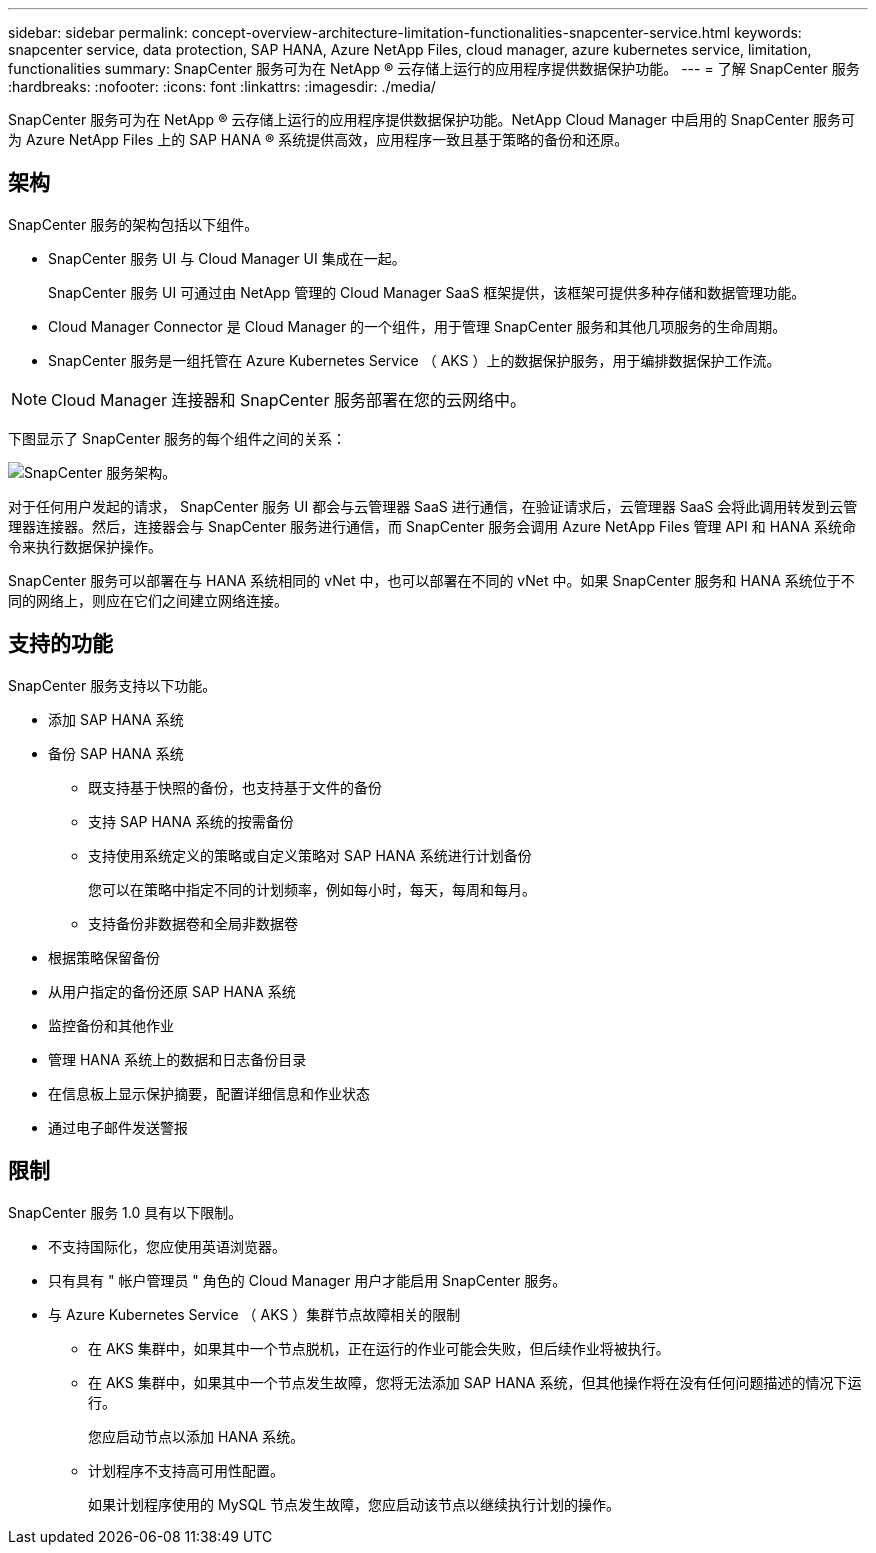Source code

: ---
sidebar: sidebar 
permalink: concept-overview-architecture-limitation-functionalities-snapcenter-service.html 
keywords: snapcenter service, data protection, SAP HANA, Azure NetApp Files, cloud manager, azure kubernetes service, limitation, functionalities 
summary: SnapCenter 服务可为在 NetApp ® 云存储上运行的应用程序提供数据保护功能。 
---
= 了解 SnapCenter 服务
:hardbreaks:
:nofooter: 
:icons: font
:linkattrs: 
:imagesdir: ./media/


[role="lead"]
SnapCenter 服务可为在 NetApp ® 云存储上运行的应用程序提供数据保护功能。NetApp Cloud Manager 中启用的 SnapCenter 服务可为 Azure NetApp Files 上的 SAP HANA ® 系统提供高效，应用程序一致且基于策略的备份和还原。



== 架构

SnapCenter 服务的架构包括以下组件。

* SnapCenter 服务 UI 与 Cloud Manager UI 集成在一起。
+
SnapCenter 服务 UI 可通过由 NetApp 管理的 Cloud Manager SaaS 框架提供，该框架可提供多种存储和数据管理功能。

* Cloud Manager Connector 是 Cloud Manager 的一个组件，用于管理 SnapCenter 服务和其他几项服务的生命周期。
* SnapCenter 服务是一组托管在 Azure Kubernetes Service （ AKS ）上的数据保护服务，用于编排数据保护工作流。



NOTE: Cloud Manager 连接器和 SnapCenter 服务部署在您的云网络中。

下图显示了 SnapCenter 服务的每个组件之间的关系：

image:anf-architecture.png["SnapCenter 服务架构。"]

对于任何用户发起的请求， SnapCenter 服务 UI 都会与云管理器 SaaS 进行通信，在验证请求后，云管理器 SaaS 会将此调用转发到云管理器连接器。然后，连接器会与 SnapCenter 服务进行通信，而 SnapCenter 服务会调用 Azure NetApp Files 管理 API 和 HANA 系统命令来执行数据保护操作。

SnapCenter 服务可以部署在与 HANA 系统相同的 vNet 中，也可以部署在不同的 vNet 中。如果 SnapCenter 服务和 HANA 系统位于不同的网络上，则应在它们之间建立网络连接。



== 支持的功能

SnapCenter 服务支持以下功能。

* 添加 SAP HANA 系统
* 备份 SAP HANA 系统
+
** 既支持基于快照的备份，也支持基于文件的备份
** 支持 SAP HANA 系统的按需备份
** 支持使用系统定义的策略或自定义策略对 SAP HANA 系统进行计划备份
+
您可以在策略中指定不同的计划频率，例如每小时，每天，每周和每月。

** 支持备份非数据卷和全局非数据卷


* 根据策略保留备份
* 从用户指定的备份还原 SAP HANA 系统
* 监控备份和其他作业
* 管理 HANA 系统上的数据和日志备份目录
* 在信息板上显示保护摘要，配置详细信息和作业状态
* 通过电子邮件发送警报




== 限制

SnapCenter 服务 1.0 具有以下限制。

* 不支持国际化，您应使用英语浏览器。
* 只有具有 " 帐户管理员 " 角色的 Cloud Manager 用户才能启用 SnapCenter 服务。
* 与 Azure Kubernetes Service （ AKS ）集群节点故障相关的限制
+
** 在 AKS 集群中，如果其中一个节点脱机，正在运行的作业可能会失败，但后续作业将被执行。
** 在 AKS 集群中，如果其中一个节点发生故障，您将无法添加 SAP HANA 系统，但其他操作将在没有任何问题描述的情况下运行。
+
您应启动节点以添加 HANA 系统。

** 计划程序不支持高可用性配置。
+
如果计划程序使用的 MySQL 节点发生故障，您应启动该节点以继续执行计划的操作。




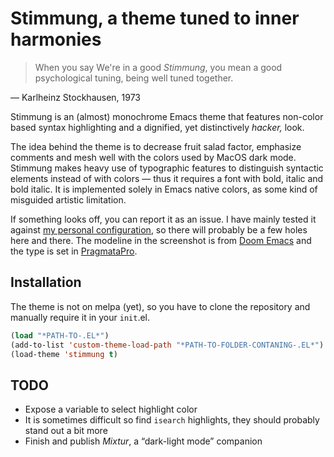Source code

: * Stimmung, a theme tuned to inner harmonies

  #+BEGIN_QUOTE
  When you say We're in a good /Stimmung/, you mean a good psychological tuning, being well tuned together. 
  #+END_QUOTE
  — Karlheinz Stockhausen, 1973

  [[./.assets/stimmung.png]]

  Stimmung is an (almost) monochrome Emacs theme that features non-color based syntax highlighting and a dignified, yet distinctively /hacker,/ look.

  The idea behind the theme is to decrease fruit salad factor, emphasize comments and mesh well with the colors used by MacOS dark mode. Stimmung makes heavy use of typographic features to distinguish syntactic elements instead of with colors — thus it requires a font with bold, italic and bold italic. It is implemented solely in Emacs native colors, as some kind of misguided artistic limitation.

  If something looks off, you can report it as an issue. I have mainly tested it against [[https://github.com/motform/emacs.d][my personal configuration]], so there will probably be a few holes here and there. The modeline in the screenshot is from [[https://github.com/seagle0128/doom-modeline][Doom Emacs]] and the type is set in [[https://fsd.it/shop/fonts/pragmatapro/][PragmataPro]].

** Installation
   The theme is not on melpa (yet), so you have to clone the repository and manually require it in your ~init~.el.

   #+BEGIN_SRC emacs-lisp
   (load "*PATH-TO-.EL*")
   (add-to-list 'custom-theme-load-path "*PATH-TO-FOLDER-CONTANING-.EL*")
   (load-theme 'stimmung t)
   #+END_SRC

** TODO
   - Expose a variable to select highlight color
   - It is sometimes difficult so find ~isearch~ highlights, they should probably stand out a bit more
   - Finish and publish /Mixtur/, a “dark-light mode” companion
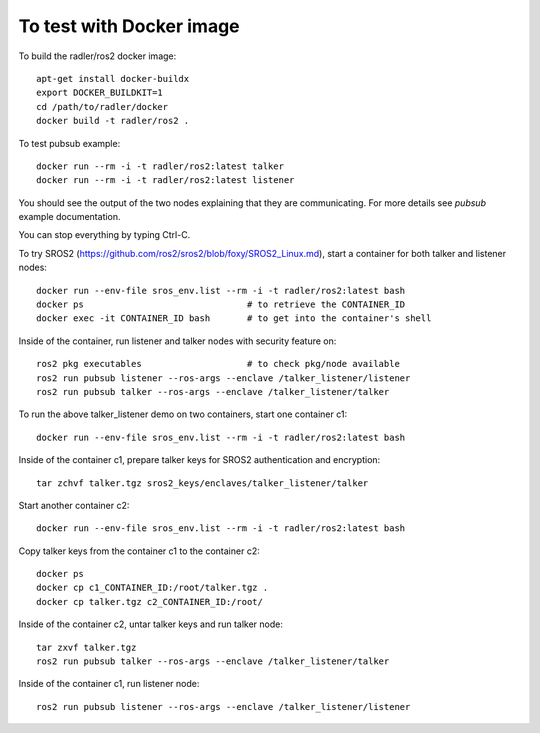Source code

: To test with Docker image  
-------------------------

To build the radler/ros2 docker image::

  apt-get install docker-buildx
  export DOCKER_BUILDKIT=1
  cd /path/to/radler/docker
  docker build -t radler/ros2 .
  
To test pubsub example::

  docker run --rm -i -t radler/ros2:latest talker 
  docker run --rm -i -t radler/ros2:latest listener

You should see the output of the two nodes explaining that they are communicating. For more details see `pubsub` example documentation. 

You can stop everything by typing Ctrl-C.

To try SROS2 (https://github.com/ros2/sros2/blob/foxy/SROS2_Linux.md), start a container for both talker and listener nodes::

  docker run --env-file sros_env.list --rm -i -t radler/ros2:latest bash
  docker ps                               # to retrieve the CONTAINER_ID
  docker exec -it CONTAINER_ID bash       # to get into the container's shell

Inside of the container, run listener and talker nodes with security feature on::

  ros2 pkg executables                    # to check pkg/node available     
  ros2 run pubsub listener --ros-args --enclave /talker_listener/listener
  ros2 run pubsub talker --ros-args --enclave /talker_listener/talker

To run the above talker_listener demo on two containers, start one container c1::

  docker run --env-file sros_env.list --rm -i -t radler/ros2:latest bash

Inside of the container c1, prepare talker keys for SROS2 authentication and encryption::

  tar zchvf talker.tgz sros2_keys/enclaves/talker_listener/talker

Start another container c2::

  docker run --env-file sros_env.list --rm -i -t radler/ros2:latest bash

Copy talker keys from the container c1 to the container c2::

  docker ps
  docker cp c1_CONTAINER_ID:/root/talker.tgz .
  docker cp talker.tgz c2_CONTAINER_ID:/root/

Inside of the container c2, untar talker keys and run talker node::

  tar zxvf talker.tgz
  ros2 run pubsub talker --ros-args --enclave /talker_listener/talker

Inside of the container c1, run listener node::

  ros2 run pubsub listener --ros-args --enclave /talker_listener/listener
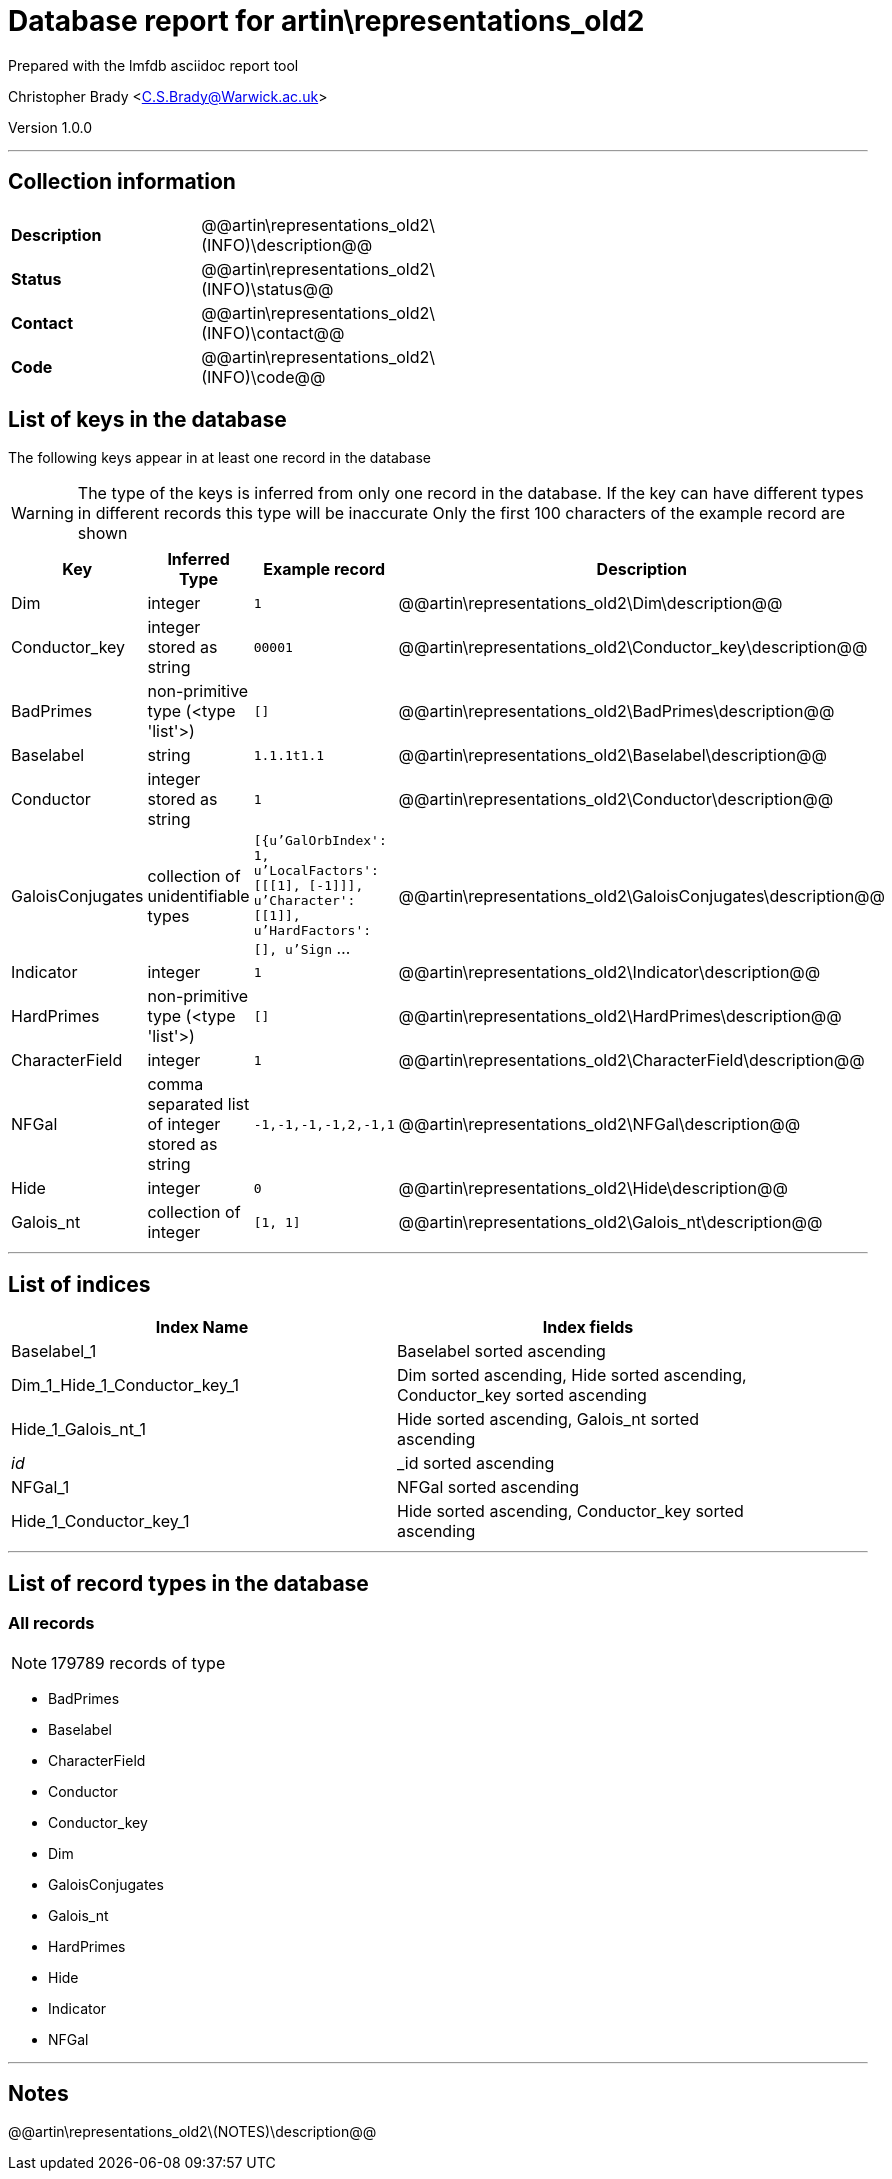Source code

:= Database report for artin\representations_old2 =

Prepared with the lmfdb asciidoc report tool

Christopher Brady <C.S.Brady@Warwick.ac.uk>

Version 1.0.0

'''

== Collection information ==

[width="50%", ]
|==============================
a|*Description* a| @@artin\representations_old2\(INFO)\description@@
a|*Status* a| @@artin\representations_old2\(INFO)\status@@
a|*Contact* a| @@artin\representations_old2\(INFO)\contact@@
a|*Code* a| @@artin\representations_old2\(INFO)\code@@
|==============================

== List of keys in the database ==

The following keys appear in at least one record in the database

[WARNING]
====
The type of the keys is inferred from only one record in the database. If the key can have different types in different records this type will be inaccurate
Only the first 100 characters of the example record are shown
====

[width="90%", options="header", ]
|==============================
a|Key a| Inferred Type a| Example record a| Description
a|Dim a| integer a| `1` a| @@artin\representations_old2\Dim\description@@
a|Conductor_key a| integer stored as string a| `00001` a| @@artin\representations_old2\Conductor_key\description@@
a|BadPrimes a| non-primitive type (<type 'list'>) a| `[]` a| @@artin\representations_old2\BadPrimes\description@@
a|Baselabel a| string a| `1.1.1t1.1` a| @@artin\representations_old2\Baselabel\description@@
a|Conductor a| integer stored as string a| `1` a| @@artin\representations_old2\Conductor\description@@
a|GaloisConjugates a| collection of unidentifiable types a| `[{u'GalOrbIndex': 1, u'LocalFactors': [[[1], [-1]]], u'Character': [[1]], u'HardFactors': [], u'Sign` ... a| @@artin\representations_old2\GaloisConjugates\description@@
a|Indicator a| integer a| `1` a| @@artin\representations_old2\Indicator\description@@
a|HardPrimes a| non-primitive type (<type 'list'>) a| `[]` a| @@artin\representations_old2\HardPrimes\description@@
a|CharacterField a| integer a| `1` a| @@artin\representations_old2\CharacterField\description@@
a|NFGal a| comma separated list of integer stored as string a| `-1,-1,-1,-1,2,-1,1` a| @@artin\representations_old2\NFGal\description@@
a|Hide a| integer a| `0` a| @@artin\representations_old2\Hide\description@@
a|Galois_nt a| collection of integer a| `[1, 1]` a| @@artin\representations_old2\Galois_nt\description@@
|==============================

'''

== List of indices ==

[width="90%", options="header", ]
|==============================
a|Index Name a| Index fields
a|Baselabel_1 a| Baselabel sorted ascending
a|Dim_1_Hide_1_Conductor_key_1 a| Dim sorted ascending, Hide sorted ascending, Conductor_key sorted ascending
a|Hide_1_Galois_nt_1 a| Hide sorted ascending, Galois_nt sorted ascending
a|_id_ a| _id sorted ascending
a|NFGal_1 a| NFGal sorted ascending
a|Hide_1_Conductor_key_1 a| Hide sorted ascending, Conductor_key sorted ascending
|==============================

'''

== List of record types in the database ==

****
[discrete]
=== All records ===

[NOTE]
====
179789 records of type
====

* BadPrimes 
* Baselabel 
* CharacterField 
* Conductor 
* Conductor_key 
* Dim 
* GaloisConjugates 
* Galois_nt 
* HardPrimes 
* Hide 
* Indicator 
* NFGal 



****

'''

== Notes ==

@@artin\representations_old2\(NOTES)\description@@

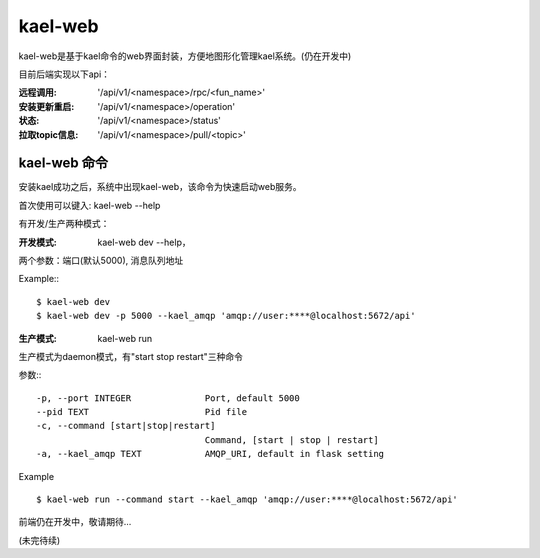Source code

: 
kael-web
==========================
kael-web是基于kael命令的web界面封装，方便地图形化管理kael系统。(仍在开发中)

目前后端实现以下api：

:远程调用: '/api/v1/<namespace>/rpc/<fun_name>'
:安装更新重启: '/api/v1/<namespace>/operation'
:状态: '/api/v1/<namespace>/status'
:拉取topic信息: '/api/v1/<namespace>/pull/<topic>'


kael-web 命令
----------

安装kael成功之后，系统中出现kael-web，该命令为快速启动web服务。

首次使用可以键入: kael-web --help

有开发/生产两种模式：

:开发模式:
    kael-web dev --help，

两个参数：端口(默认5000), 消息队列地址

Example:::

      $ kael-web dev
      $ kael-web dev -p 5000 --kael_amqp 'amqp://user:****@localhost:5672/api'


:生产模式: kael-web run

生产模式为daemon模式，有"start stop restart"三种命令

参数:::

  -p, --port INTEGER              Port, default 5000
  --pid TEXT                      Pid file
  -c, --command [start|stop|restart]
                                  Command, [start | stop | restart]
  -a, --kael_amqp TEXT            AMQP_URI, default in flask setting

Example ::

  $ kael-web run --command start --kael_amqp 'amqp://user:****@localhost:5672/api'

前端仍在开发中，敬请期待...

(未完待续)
• • • •
Your answer must be a single number: the count of lines in the records that include "radler".

8